Kennedy’s lawyer, Tiffany R. Norman, commented yesterday:

“Ms. Kennedy was the victim of identity theft which lead [sic] to the wrongful foreclosure of property she inherited from her parents. The Trial Court’s ruling made it so Ms. Kennedy would never have the opportunity to regain possession of the property. The Trial Court, being overworked, made a mistake. The Court of Appeal recognized that mistake. Now Ms. Kennedy can tell the Court about the wrongful foreclosure, and potentially regain possession the property, which her parents were so proud to leave to her.”

Rooney remarked:

“I was not a party to those proceedings, so I am unable to provide comment on them.  

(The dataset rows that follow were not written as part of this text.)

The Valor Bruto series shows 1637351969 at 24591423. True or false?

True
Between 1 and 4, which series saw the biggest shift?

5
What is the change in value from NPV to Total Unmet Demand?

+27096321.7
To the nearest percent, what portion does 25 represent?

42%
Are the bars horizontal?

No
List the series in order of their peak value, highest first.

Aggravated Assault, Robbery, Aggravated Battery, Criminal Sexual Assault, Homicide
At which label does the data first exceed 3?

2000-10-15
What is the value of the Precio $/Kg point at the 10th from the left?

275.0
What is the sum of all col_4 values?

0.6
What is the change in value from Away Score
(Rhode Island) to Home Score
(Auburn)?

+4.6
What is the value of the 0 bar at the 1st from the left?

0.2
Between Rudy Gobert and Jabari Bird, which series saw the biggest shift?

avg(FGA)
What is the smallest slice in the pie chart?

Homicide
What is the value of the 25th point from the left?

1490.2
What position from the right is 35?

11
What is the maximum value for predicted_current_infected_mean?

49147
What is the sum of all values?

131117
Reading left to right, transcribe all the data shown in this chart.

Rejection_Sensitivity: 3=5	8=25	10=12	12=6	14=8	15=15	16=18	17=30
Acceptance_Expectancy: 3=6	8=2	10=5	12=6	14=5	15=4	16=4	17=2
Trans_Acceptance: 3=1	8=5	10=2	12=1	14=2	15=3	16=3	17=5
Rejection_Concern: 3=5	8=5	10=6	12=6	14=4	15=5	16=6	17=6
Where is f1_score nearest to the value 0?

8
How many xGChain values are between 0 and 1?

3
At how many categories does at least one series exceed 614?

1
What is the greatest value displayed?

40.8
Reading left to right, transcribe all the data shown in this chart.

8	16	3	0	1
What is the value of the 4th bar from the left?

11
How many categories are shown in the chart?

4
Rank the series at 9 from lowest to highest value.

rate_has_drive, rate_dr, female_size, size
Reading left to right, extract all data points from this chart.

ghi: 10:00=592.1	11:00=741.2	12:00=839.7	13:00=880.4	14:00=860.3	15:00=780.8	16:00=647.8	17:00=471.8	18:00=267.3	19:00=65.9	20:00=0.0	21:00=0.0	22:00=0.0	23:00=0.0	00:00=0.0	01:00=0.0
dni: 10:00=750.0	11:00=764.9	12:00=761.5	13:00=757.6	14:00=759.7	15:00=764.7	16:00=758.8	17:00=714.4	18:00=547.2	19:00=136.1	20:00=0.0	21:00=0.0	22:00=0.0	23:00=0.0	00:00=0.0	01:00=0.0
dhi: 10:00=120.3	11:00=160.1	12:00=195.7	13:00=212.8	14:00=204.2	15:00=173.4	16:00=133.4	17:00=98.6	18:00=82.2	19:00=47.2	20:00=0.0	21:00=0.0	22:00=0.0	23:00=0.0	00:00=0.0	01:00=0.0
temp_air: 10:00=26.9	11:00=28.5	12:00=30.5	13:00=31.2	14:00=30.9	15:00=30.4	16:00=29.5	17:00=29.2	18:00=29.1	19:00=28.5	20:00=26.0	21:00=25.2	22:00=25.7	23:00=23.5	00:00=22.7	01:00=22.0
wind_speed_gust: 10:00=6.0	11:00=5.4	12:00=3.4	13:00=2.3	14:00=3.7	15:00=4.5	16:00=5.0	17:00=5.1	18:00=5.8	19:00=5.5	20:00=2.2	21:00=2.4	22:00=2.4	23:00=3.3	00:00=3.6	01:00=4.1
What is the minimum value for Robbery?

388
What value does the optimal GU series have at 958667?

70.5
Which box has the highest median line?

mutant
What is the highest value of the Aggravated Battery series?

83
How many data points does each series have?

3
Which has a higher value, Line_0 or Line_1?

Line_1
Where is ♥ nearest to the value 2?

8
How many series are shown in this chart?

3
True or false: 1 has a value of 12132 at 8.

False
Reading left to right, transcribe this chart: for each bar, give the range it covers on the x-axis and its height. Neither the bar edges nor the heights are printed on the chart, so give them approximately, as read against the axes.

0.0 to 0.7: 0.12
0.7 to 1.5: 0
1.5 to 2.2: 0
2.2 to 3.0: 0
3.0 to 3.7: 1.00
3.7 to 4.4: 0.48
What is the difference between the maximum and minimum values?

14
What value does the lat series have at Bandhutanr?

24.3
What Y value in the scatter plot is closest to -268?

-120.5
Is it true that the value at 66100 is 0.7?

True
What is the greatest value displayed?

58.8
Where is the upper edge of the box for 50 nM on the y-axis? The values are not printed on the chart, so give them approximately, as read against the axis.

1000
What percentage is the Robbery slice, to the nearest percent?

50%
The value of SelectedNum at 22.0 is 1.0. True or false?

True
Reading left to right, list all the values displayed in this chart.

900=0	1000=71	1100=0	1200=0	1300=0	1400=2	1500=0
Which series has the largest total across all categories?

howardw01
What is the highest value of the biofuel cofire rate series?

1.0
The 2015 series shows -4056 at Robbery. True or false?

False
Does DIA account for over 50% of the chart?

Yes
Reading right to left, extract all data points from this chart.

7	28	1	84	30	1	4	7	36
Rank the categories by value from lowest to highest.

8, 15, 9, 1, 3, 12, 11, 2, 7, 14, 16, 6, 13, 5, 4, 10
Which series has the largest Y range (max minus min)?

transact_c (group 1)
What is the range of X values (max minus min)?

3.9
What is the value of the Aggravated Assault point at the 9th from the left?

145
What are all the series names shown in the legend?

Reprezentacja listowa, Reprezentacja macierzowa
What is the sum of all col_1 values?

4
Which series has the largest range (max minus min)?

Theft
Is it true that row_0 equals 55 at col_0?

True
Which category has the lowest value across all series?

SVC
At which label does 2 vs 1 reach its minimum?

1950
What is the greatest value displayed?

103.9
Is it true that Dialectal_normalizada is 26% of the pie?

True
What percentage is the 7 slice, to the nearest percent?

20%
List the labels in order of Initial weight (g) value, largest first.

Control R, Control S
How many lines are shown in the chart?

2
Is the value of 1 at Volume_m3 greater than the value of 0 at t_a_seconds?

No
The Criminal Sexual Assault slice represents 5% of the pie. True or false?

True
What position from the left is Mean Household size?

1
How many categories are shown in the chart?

“However, I am glad that Ms. Kennedy will have her shot at her claims against Mr. Zaghi.”

The opinion said that after Rooney filed the substitution of attorney form, he “went on a one-month vacation and left Kennedy on her own to request a continuance.”

Rooney remarked:

 “I am also very curious about this ‘month long vacation’ fantasy the court kept repeating.  In reality I was right here working and never took any vacation.  But again, since I was not a party to the proceedings I have no idea where that came from or why the court kept repeating it.” 

Zaghi’s attorney, Nancy Johnson, did not respond to a request for comment.

The case is Kennedy v. Zaghi, A148645.